Disponía yo de un pequeño magnetofón portátil que casi siempre llevaba encima; a veces grababa las conversaciones que mantenía con la gente en el campo. A los dowayos les encantaba oír sus propias voces pero no se mostraban muy impresionados; no era la primera vez que veían magnetofones, los dandys dowayos gustaban de los radiocassettes y la mayoría los habían visto en alguna ocasión. Lo que de verdad los hacía murmurar «magia», «maravilla», era ver cómo escribía. Con la excepción de unos pocos niños, los dowayos son analfabetos. Incluso los niños escriben sólo en francés, y hasta que los lingüistas se pusieron a estudiar la lengua dowaya, a nadie se le habría ocurrido escribir en ella. Cuando yo tomaba notas en una mezcla de inglés y francés y copiaba las frases importantes en dowayo utilizando el alfabeto fonético, se quedaban contemplándome encantados durante horas y se turnaban para mirar por encima de mi hombro. Una vez le leí a un hombre lo que había dicho en nuestro anterior encuentro, que había tenido lugar un par de semanas antes, y se quedó estupefacto. Gradualmente fui formando una biblioteca compuesta de las conversaciones grabadas, mis notas y las interpretaciones posteriores. Así podía coger una al azar y repasarla palabra por palabra con mi ayudante, haciéndole justificar traducciones que me había dado, profundizar en algún tema o explicar las diferencias existentes entre dos sinónimos. Una vez empezamos a hacerlo con regularidad, nuestro nivel de competencia lingüística se incrementó enormemente. El se volvió mucho más cauteloso y yo empecé a aprender mucho más deprisa. En lugar de despacharme con una aproximación, señalaba dificultades sobre las que volver después y abandonó el aire de omnisciencia que había adoptado inicialmente.
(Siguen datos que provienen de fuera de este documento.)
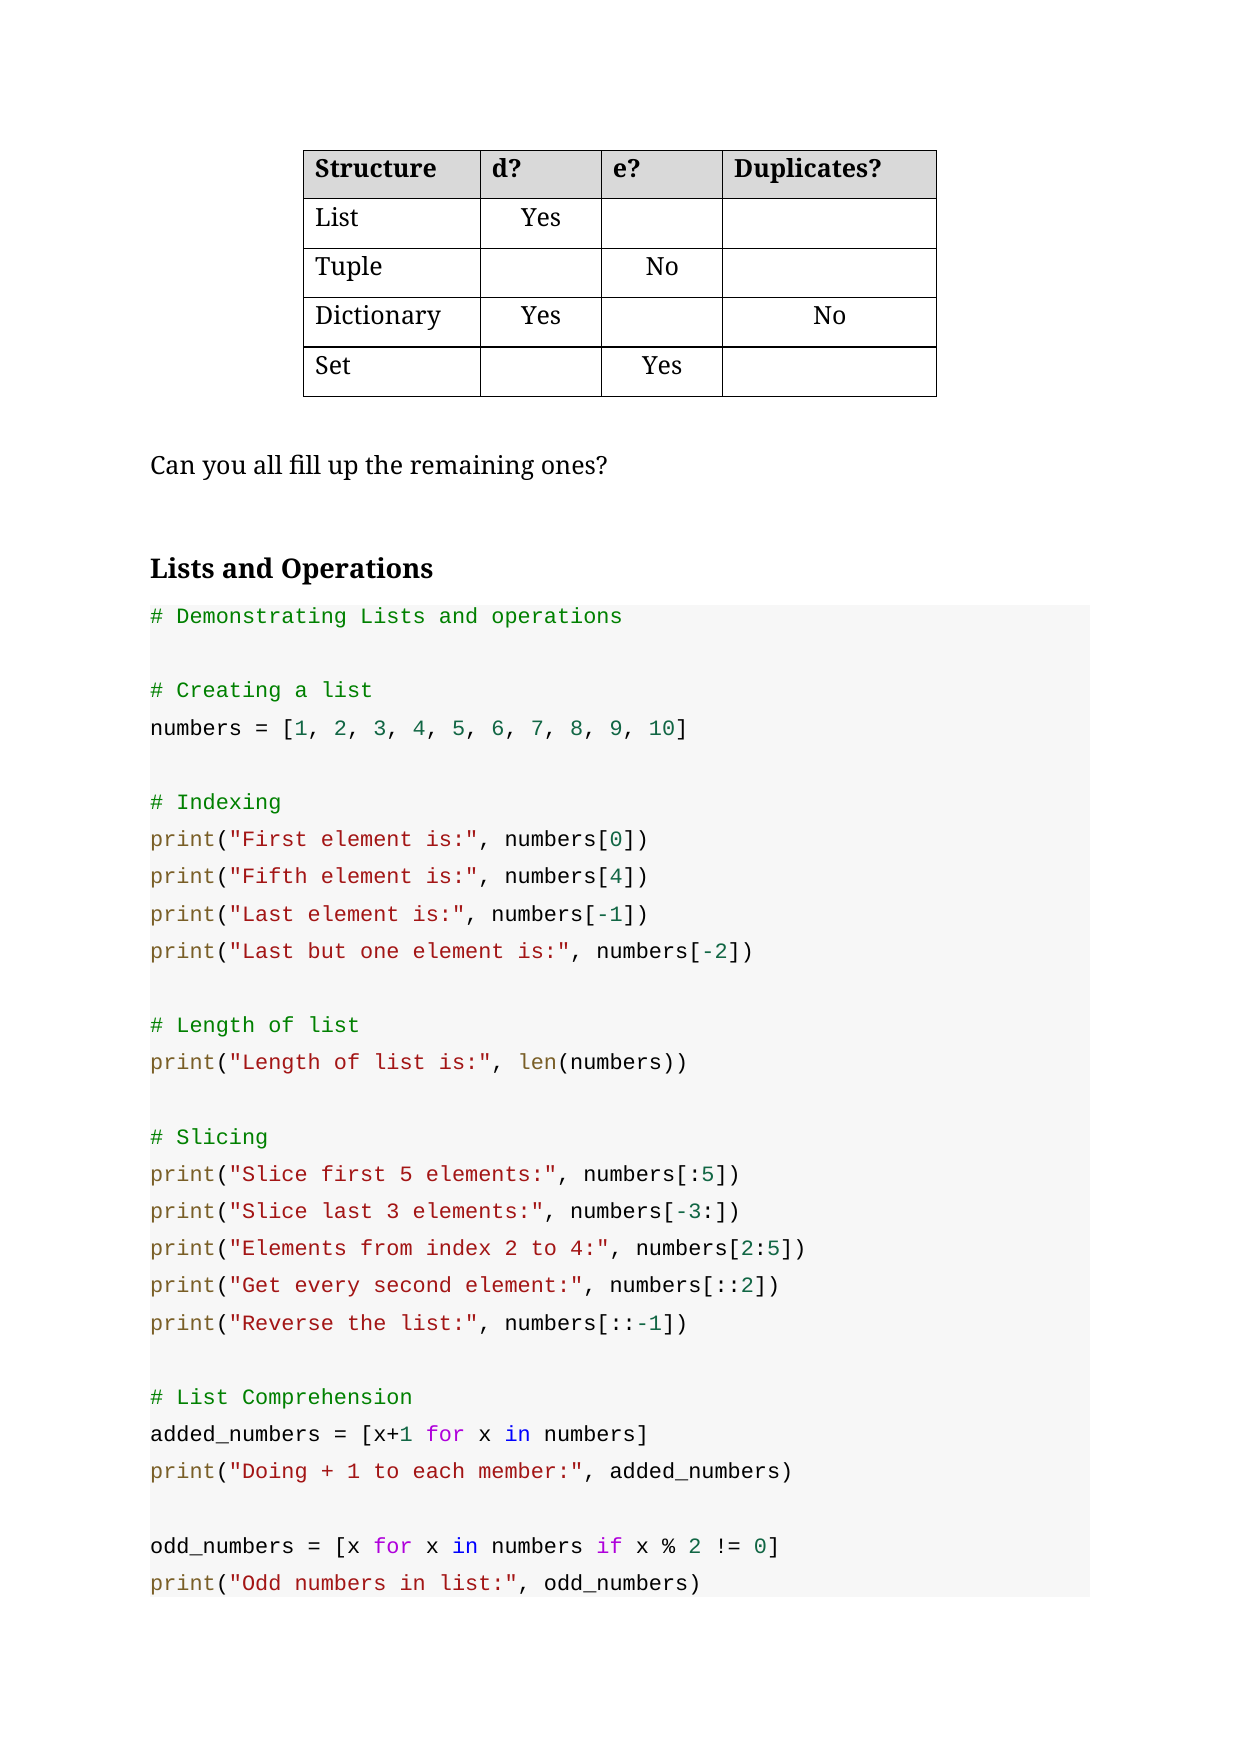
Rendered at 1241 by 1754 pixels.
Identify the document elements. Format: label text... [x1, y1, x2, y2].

text # Creating a list [150, 679, 1090, 704]
table_cell [602, 199, 722, 248]
table_cell Dictionary [304, 298, 480, 346]
text print("Fifth element is:", numbers[4]) [150, 866, 1090, 890]
table_cell [723, 348, 936, 396]
text print("Reverse the list:", numbers[::-1]) [150, 1312, 1090, 1337]
table_cell No [723, 298, 936, 346]
table_cell Yes [481, 199, 601, 248]
table_header Allow Duplicates? [723, 151, 936, 198]
text print("Odd numbers in list:", odd_numbers) [150, 1572, 1090, 1597]
text # List Comprehension [150, 1386, 1090, 1411]
text # Indexing [150, 791, 1090, 816]
table_header Ordered? [481, 151, 601, 198]
text print("Get every second element:", numbers[::2]) [150, 1274, 1090, 1299]
text # Slicing [150, 1126, 1090, 1151]
text print("First element is:", numbers[0]) [150, 828, 1090, 853]
text print("Slice first 5 elements:", numbers[:5]) [150, 1163, 1090, 1188]
text added_numbers = [x+1 for x in numbers] [150, 1423, 1090, 1448]
table_cell No [602, 249, 722, 297]
table_cell Tuple [304, 249, 480, 297]
table_cell List [304, 199, 480, 248]
table_cell Yes [602, 348, 722, 396]
text print("Elements from index 2 to 4:", numbers[2:5]) [150, 1237, 1090, 1262]
text print("Length of list is:", len(numbers)) [150, 1051, 1090, 1076]
table_header Mutable? [602, 151, 722, 198]
table_cell Set [304, 348, 480, 396]
text print("Slice last 3 elements:", numbers[-3:]) [150, 1200, 1090, 1225]
table_cell [481, 348, 601, 396]
table_cell [723, 199, 936, 248]
text numbers = [1, 2, 3, 4, 5, 6, 7, 8, 9, 10] [150, 717, 1090, 742]
text # Length of list [150, 1014, 1090, 1039]
table_cell [723, 249, 936, 297]
text Can you all fill up the remaining ones? [150, 448, 1090, 482]
text print("Last but one element is:", numbers[-2]) [150, 940, 1090, 965]
text odd_numbers = [x for x in numbers if x % 2 != 0] [150, 1535, 1090, 1560]
table_cell Yes [481, 298, 601, 346]
text Lists and Operations [150, 550, 1090, 587]
table_cell [602, 298, 722, 346]
table_header Data Structure [304, 151, 480, 198]
text print("Doing + 1 to each member:", added_numbers) [150, 1461, 1090, 1485]
table_cell [481, 249, 601, 297]
text print("Last element is:", numbers[-1]) [150, 903, 1090, 927]
text # Demonstrating Lists and operations [150, 605, 1090, 630]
El almuerzo consistía en galletas duras acompañadas quizá de chocolate, manteca de cacahuete o arroz. Luego mi ayudante se echaba una siesta que abarcaba la parte más calurosa del día y yo me retiraba a mi lecho de piedra durante una hora para escribir cartas, dormir o hacer cálculos desesperados de mis apuradas finanzas.
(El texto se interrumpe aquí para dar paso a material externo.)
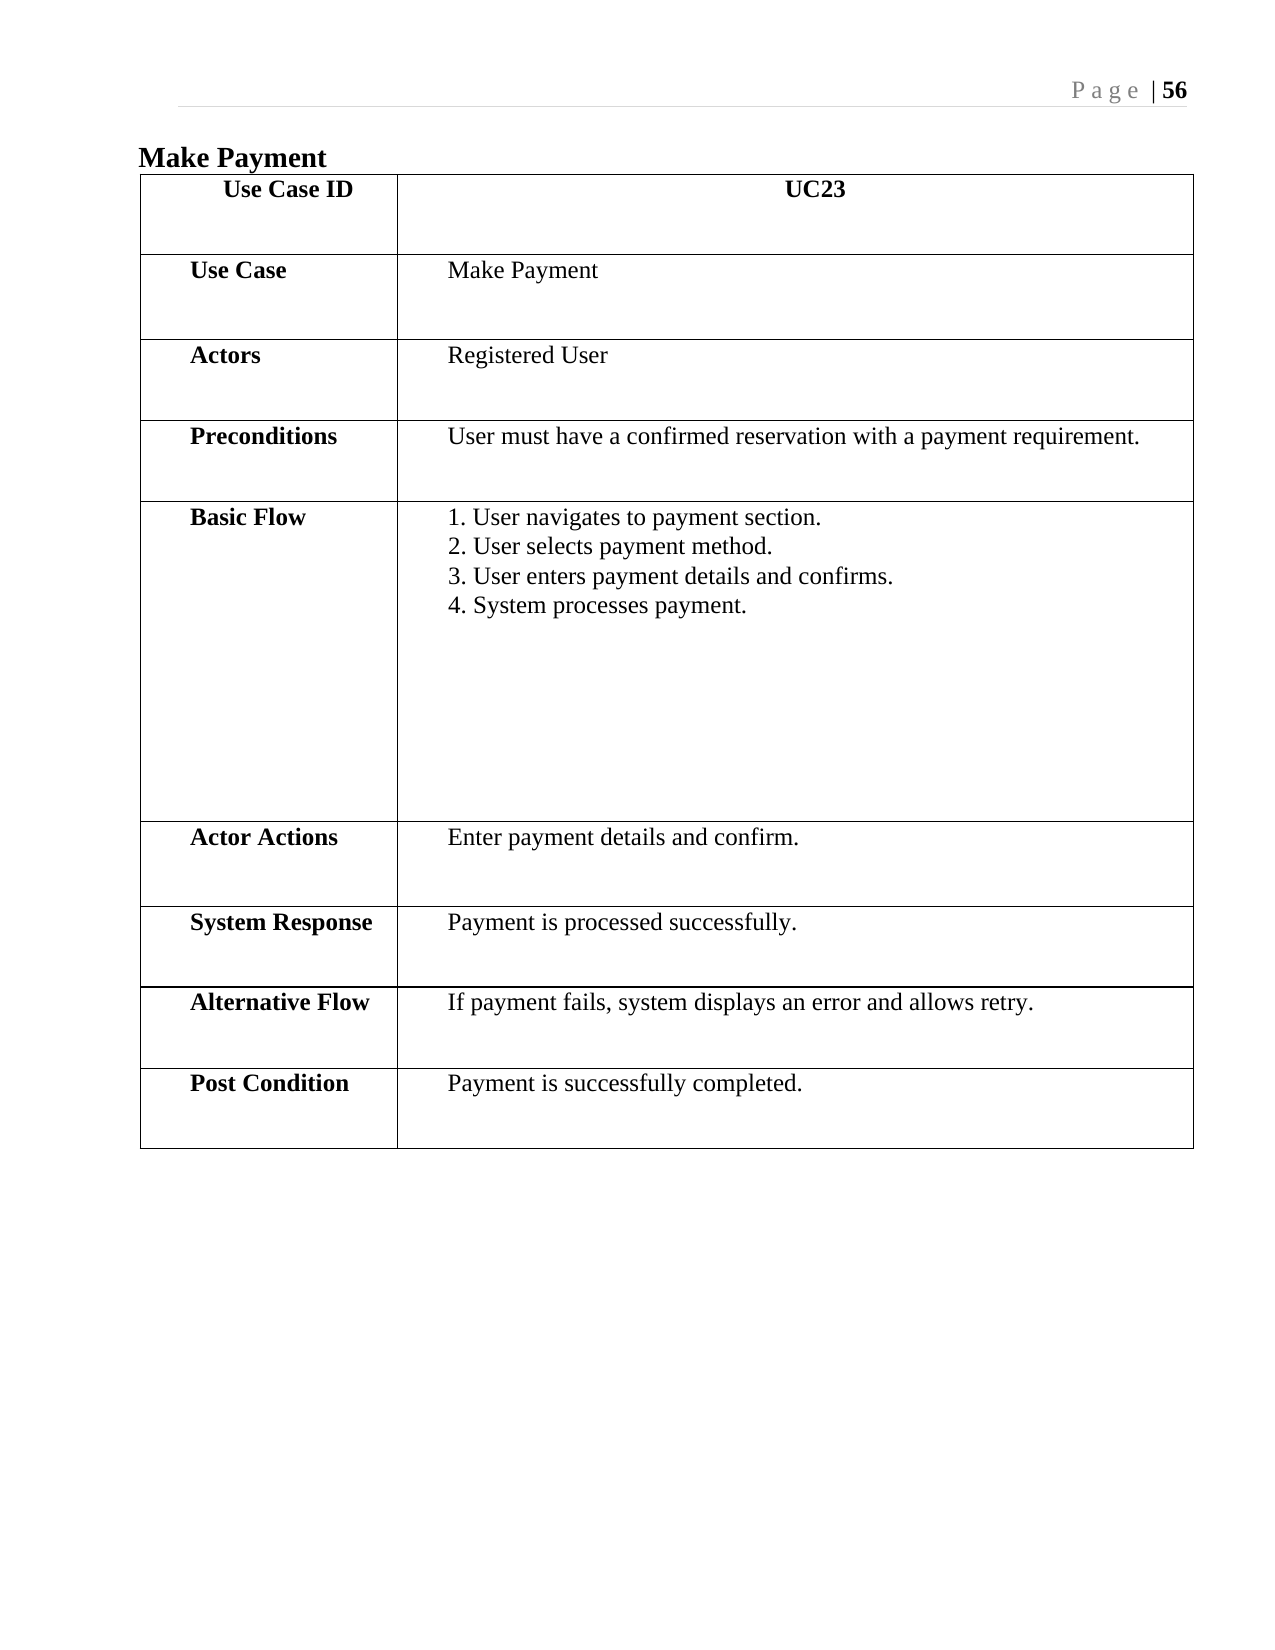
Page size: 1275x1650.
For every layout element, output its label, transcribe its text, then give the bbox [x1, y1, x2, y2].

table_cell Actors [141, 340, 397, 420]
table_cell System Response [141, 907, 397, 986]
table_header UC23 [398, 175, 1193, 254]
table_cell Preconditions [141, 421, 397, 501]
subtitle Make Payment [138, 140, 1188, 173]
table_cell Post Condition [141, 1069, 397, 1148]
table_cell 1. User navigates to payment section. 2. User selects payment method. 3. User enters payment details and confirms. 4. System processes payment. [398, 502, 1193, 821]
table_cell Use Case [141, 255, 397, 339]
table_cell User must have a confirmed reservation with a payment requirement. [398, 421, 1193, 501]
table_cell Payment is processed successfully. [398, 907, 1193, 986]
table_cell Basic Flow [141, 502, 397, 821]
table_header Use Case ID [141, 175, 397, 254]
table_cell Actor Actions [141, 822, 397, 906]
table_cell Registered User [398, 340, 1193, 420]
table_cell Make Payment [398, 255, 1193, 339]
table_cell Alternative Flow [141, 988, 397, 1067]
table_cell Payment is successfully completed. [398, 1069, 1193, 1148]
table_cell If payment fails, system displays an error and allows retry. [398, 988, 1193, 1067]
table_cell Enter payment details and confirm. [398, 822, 1193, 906]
Al cabo de unas semanas el calor aumentó mucho, empezaron a caer chaparrones esporádicos e instituí el baño de la tarde. El agua es muy peligrosa en el país Dawayo. Hay varias enfermedades parasitarias endémicas, la peor de las cuales es la bilharziasis, que muchos dowayos padecen y produce graves hemorragias intestinales, náuseas, debilidad y, finalmente, la muerte. De todos modos, la esperanza de vida es tan baja en el país Dowayo que muchos perecen antes de alcanzar esta fase. A mí, diversas personas me habían contado cosas diversas en diversos momentos. Según algunas autoridades, sólo con meter un pie imprudentemente en un río se contrae una bilharziasis crónica; según otras, es necesario sumergirse durante varias horas en agua contaminada para que sea posible la infección. Un geógrafo francés que andaba de paso me dijo que después de las primeras lluvias fuertes no había peligro alguno. Al parecer, éstas barrían los caracoles portadores del parásito río abajo. Así, siempre que uno evitara las aguas estancadas o con poca corriente en la temporada seca, el riesgo era mínimo. Puesto que ya había sufrido la tortura de ver a los dowayos jugueteando alegremente en los refrescantes riachuelos mientras yo me arrastraba envuelto en sudor, sentía una fuerte tentación de zambullirme también; de todos modos, era imposible trasladarse a ningún sitio que se encontrara a una distancia moderada sin tener que cruzar algún veloz torrente metiéndote en las aguas hasta la cintura. Por lo tanto, decidí dar por bueno el diagnóstico del geógrafo e ir al lugar donde se bañaban los hombres, una profunda concavidad granítica al pie de una cascada que las mujeres tenían vedada por ser allí donde se circuncidaba a los niños.

El día que hice la primera aparición en el nadadero sólo había dos hombres jóvenes que se habían detenido a lavarse a la vuelta del campo. Mi anatomía era claramente tema de viva especulación. Los días que siguieron aparecieron por allí veinte o treinta hombres con el obvio propósito de ver la gran novedad que representaba un blanco sin ropa. A partir de entonces mi gancho como atracción disminuyó rápidamente y las cifras recuperaron los niveles normales. Me sentí ligeramente insultado.